-- start INPUT --

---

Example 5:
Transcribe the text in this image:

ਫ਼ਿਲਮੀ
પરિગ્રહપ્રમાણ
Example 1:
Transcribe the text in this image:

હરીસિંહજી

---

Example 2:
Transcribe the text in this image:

-- end INPUT --

__INSTRUCTION__
Write out every line from the entries above as a numbered list, omitting any blank lines.

__FULL ANSWER__
1. ---
2. Example 5:
3. Transcribe the text in this image:
4. ਫ਼ਿਲਮੀ
5. પરિગ્રહપ્રમાણ
6. Example 1:
7. Transcribe the text in this image:
8. હરીસિંહજી
9. ---
10. Example 2:
11. Transcribe the text in this image:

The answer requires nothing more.